Activity:
Look below. Copy each line that has "Douglas" in it.

+++ Extracted records

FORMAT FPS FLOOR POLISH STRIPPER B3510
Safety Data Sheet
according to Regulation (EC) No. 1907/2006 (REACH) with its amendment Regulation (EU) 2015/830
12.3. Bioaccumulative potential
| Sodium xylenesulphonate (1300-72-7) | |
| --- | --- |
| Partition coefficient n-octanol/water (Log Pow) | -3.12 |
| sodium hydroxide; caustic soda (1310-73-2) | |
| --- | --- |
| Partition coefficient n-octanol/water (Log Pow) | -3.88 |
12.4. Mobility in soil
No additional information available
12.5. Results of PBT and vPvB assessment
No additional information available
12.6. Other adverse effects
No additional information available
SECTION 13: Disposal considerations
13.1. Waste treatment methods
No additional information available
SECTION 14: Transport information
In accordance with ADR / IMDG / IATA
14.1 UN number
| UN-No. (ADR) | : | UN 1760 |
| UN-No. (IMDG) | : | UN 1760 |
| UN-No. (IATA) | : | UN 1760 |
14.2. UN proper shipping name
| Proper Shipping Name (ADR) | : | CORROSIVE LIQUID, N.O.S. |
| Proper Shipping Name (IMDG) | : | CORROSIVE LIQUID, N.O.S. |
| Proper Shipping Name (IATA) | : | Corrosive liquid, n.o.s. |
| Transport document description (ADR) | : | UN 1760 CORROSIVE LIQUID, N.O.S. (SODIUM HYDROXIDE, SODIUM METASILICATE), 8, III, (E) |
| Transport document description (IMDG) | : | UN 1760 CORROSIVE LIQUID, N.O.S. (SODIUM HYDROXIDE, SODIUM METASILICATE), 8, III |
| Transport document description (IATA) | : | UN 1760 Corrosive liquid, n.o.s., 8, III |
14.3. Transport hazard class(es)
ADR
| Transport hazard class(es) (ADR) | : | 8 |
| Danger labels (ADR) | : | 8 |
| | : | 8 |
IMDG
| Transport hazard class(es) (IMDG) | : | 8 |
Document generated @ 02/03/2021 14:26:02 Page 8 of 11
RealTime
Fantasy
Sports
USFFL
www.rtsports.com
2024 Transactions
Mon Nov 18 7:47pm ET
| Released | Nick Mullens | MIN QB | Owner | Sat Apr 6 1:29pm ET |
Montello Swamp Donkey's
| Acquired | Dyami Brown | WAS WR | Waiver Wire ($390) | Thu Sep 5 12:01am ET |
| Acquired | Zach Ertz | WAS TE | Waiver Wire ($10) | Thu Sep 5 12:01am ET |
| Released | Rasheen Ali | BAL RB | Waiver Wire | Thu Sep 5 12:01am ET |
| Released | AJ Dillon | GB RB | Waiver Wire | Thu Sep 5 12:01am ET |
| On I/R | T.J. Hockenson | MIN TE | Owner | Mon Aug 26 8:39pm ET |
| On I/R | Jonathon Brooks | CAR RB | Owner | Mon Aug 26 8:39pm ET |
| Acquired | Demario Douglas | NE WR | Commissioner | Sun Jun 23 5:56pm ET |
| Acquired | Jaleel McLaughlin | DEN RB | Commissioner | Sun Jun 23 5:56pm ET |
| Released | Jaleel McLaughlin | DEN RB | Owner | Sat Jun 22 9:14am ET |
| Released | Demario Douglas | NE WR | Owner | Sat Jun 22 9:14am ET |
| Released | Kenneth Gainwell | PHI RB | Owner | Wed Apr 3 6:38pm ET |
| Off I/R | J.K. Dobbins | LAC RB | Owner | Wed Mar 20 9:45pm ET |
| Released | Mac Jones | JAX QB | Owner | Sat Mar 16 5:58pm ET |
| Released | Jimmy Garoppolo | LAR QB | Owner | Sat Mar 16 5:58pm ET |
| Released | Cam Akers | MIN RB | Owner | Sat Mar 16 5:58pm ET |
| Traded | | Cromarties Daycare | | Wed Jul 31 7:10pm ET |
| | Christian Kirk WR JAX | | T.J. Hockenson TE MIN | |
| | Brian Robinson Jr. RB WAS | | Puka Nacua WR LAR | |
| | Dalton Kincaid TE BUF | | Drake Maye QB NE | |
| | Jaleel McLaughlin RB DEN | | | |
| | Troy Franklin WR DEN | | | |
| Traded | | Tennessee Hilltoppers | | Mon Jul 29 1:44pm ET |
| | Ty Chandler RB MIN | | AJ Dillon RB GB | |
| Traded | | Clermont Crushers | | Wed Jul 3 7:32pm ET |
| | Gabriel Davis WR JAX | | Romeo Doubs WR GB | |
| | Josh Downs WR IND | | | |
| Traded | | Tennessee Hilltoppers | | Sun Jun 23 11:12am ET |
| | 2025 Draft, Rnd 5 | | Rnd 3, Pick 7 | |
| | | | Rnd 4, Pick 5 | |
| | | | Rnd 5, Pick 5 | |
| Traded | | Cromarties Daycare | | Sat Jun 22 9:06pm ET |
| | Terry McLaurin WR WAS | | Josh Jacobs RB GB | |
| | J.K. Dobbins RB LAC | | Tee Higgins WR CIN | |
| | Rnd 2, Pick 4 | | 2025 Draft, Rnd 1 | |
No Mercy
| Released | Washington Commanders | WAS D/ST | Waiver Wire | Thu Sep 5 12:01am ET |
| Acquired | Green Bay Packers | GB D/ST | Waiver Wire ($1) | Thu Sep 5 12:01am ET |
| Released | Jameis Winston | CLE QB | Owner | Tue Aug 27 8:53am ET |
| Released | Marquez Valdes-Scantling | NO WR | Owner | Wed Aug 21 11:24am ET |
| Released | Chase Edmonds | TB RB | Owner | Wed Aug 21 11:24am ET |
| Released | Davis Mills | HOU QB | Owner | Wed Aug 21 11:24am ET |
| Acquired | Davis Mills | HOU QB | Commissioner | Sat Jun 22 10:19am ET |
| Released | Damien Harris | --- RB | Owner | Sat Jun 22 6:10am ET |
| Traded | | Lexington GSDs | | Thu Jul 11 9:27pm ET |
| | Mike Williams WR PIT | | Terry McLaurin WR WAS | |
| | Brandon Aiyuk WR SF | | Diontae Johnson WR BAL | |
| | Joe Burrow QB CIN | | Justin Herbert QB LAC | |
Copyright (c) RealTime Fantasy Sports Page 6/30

++++++
+++ Extracted records

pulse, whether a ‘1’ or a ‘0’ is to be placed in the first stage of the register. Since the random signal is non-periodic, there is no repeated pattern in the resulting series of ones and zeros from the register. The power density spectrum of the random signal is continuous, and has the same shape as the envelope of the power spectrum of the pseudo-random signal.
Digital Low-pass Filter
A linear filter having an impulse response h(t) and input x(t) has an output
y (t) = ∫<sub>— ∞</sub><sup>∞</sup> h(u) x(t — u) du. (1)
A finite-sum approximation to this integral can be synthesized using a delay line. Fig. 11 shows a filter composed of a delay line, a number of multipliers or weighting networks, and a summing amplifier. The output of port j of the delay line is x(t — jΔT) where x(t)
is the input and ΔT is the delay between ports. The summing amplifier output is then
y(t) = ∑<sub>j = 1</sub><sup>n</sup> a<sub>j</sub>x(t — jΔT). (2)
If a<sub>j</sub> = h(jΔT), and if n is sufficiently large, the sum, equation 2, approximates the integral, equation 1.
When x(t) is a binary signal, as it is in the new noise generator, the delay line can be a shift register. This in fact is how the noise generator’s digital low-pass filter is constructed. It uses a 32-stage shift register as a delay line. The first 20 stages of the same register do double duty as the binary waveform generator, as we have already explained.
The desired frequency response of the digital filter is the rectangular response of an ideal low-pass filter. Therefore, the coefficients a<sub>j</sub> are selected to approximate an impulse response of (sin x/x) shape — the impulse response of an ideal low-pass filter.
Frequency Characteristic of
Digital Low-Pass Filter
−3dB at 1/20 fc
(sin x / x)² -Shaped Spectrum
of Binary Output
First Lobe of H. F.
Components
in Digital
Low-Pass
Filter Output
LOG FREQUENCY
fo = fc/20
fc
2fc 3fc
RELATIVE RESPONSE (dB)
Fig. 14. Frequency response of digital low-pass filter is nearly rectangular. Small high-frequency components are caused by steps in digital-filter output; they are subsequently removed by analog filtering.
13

++++++

Response to this exercise:
| Acquired | Demario Douglas | NE WR | Commissioner | Sun Jun 23 5:56pm ET |
| Released | Demario Douglas | NE WR | Owner | Sat Jun 22 9:14am ET |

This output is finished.